AFTD and The Alzheimer’s Drug Discovery Foundation (ADDF) have awarded four new research grants, totaling $3.4 million, to advance the science of FTD and hasten the development of novel treatments.

“This kind of commitment provides critical support for funding research that examines the multiple biological pathways thought to cause these diseases. Our four new research awards are prime examples of this,” explains Susan L-J Dickinson, AFTD CEO.

The awards were announced in late September, during World FTD Awareness Week 2020.

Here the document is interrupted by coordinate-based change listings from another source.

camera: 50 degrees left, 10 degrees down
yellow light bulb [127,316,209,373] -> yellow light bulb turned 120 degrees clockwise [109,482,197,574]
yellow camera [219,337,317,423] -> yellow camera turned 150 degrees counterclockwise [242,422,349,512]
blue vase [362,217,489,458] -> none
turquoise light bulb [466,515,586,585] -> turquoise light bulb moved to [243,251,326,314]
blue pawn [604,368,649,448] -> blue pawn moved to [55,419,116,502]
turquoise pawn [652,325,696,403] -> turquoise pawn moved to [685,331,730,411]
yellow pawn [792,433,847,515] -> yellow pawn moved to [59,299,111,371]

Judith Steen, PhD, Associate Professor of Neurobiology at Harvard Medical School (pictured above), received an award through ADDF’s Diagnostics Accelerator. She will develop a blood test to distinguish between tau and TDP-43 protein accumulations – biomarkers that are fingerprints of FTD and other neurodegenerative diseases. “Proteomics, the study of proteins, is an important avenue of FTD scientific investigation, one that AFTD has supported for a long time,” said Debra Niehoff, Ph.D., AFTD Research Manager. “This area holds much promise for future diagnosis and treatments.”

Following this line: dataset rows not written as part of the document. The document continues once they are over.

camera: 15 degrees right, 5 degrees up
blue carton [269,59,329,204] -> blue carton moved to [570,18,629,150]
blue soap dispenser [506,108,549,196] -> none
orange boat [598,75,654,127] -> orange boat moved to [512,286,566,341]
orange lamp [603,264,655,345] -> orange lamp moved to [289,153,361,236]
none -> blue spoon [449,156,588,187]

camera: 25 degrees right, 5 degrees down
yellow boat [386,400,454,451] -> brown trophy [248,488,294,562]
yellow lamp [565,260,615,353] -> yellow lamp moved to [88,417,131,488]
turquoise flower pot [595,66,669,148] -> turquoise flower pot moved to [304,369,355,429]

Dr. Steen’s lab has pioneered methods to identify different proteins with the highest level of accuracy. Using a blood test, a physician could make a differential FTD diagnosis and enroll individuals in the right clinical trials: a significant step toward determining which therapies may offer hope.

The drug rotigotine is commonly used to treat Parkinson’s. But when Giacomo Koch, MD, PhD, and his colleagues at the Santa Lucia Foundation in Rome ran a clinical trial that repurposed rotigotine for Alzheimer’s patients, they discovered improved cognitive function for those with mild-to-moderate disease. Now, through a grant through the TreatFTD Fund, Dr. Koch will launch a study with rotigotine to learn if persons with behavioral variant FTD can benefit.

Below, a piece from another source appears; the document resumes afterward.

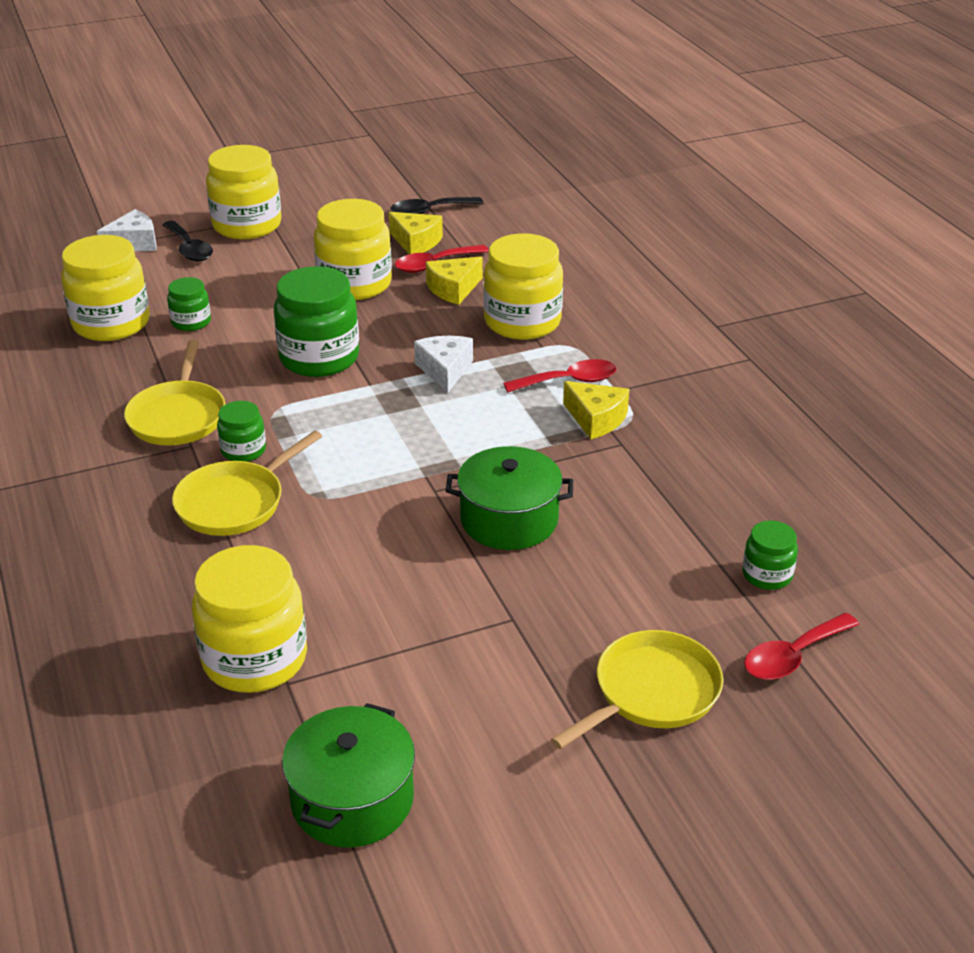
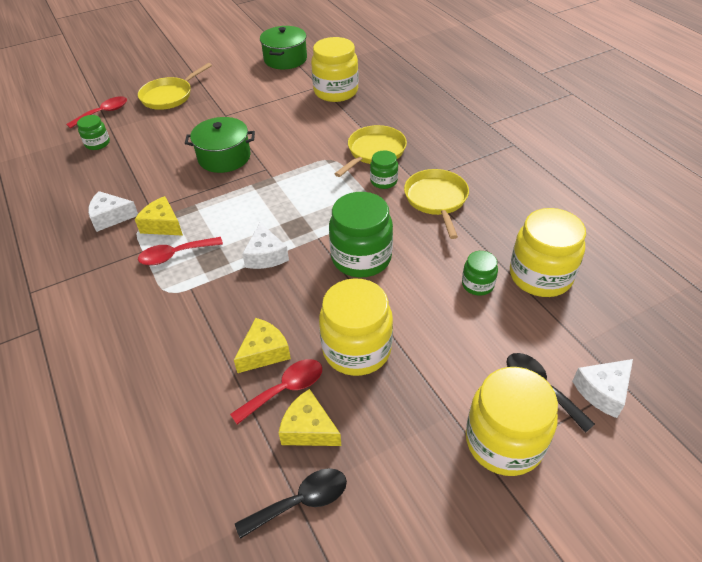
camera: 175 degrees right, 10 degrees up
yellow jar [484,233,563,340] -> none
none -> white cheese [88,191,138,232]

Other newly funded research includes the work of Emiliano Santarnecchi, PhD, and a team from Beth Israel Deaconess Medical Center, who will explore if a low-intensity brain stimulation device can modify FTD symptoms. Dr. Santarnecchi also received an award through the TreatFTD Fund, which was made possible by generous multi-year commitments from the Samuel I. Newhouse Foundation and the Lauder Foundation, Leonard Lauder, and Ronald S. Lauder.

“Every day, we stay strategically focused to advance research with the most potential to improve quality of life for those with FTD – and ultimately, to eradicate this insidious brain disease,” said Penny Dacks, PhD, AFTD Senior Director of Scientific Initiatives.

Dieter Edbauer, MD, and colleagues at the German Center for Neurodegenerative Diseases in Bonn are developing a treatment using immunotherapy to target the C9orf72 mutation – a common genetic cause of FTD and ALS. Dr. Edbauer’s award was made through the Accelerating Drug Discovery for FTD Fund.